Both women are Democrats, but President Barack Obama’s decision last month to endorse Harris - the state attorney general - was a capstone in her ascent.

She’s had an edge in polls and fundraising from the start and is reaping all the advantages of being the favorite of the Democratic establishment in a state where the party has a hammerlock on political power.

Meanwhile, Sanchez, a House member from Orange County, has been struggling to raise money she desperately needs for advertising to change the trajectory of the race.

She’s also had a series of verbal flubs and finds herself in the odd position of sharply criticizing her party’s president for taking sides in the race, while she tries to lure Republican votes in hopes of gaining traction in the race.

“What’s shaping the dynamics of this race are Kamala Harris’ superiority in financial resources, and that she was able to lock down the vast majority of the key endorsements,” said Democratic media consultant Roy Behr, whose clients have included the senator vacating the seat, retiring Democrat Barbara Boxer.

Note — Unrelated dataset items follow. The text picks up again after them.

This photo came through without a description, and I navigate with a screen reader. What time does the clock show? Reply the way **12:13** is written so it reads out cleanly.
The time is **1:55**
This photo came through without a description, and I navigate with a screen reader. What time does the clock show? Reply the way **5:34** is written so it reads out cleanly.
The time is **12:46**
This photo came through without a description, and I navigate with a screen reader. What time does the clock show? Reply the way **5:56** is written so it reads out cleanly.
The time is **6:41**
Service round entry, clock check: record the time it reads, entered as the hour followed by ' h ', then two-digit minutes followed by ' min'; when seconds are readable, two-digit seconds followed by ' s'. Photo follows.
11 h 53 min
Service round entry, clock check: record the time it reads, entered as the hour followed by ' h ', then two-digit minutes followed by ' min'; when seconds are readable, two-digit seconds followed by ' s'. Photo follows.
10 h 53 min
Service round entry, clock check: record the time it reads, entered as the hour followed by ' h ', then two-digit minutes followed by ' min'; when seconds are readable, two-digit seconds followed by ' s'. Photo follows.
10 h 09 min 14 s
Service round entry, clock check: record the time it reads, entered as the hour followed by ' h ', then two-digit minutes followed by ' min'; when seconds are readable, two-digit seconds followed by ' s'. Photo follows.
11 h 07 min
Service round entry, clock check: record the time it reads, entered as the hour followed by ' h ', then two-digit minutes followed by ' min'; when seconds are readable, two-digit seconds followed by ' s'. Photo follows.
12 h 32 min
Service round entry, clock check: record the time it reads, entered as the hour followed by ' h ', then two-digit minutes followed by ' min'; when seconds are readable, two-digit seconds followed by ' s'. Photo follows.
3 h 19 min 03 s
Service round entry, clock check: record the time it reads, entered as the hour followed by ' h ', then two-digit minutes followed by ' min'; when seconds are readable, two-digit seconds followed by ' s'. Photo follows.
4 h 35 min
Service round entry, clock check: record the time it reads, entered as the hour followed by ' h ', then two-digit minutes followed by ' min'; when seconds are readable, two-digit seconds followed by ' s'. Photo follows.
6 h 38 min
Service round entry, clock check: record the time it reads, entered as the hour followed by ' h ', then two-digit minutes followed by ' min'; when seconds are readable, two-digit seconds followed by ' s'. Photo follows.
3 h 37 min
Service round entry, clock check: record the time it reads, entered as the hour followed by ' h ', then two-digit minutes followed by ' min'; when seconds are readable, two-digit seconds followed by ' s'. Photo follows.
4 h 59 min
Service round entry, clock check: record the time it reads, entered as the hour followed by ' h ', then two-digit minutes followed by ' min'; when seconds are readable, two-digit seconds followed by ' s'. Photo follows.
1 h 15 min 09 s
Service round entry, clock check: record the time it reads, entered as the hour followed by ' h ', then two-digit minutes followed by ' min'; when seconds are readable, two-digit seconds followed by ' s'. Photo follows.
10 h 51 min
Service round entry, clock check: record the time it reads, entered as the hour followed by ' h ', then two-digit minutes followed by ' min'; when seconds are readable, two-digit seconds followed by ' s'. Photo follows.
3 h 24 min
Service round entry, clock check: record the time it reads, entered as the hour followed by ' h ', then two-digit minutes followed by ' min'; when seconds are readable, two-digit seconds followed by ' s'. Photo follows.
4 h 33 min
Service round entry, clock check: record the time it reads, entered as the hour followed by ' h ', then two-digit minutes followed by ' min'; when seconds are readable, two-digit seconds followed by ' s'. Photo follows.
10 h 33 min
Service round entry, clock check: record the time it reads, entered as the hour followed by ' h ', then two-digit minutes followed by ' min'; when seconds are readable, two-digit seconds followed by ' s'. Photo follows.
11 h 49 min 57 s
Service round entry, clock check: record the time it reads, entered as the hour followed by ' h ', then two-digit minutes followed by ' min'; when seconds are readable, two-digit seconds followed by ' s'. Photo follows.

Without a surge of money into the campaign “for all intents and purposes, this race is never even going to happen,” said Behr, who is not affiliated with either current candidate.

The race has historic overtones. Sanchez could be one of the first Latinas in the U.S. Senate, and Harris just its second elected black woman and the first of Indian descent. But the contest has become a barely visible undercard, overshadowed by the daily drama of the presidential race.

Everyone has an opinion on Donald Trump vs. Hillary Clinton. But the low-key Senate contest has so far gone unnoticed by Julissa Garcia, 18, a veterinary student at East Los Angeles College.

Garcia, who has yet to register to vote, shook her head side to side and looked uncertain when asked if she recognized the name of either candidate.

“I don’t know enough to make an informed decision,” echoed fellow student Joseph Holguin, 32, a registered independent who was sharing a picnic table with Garcia on campus.

It hasn’t helped that the Senate race has been politically one-sided, with the two Democrats promoting close to mirror images on immigration reform, the Affordable Care Act, climate change, boosting the minimum wage and abortion rights.

Fallout from the presidential race has been shaping other races around the U.S. But with so much in common on big issues, Harris and Sanchez have dueled over who is better prepared for the office - a 10-term congresswoman or a career prosecutor.

Harris, 51, and Sanchez, 56, landed in a November runoff after topping a field of 34 candidates, mostly obscure contenders in the June primary. Under California election rules, only the top two vote-getters advance to the general election, regardless of party affiliation.

The matchup marks the first time since voters started electing senators a century ago that Republicans will be absent from California’s general election ballot, reaffirming the GOP’s ailing condition in the state where Democrats hold every statewide office and a 3.1-million edge in registered voters.

In a significant blow to Sanchez, Harris has captured endorsements from the Legislature’s Democratic leaders, who are both Hispanics.

An independent Field Poll last month pegged Harris’ lead at 15 points. A nonpartisan Public Policy Institute of California also released in July gave Harris a nearly 2-1 edge, 38 percent to 20 percent, with the remainder either undecided or not planning to vote.

There’s still time for the race to pivot, but Sanchez needs to stitch together a coalition that would rely on her dominating among Latinos, capturing a slew of Republican votes and boosting her take among independents and Democrats.

However, half of the Republicans in the state are so discouraged with the one-party ballot that they won’t bother to vote, recent polling has found.

Sanchez is known for her lively personality, which to some makes her refreshingly unrehearsed but others see as too reckless. She recently had to issue a clarification after appearing to imply in a TV interview that Obama endorsed Harris in part because they are both black. She earlier had to explain statements about Muslims and American Indians.

Her chief strategist, Bill Carrick, argues that there are enough undecided voters to close the gap, but he also acknowledges that raising money has been a challenge in the Democrat-on-Democrat race.

At the end of June, Sanchez had just over $900,000 in her campaign account, about one-third of Harris’ financial stash. Boxer spent roughly $28 million defending her seat in 2010.

Republican consultant Mike Madrid, who closely follows Hispanic voting trends, said Sanchez has the opportunity to emphasize crossover issues that appeal to Latinos and Republicans, such as education reform and the shrinking middle class.

But “the misstep after misstep has just been mystifying,” he said. Bringing together such a first-time coalition “is not going to happen on its own.”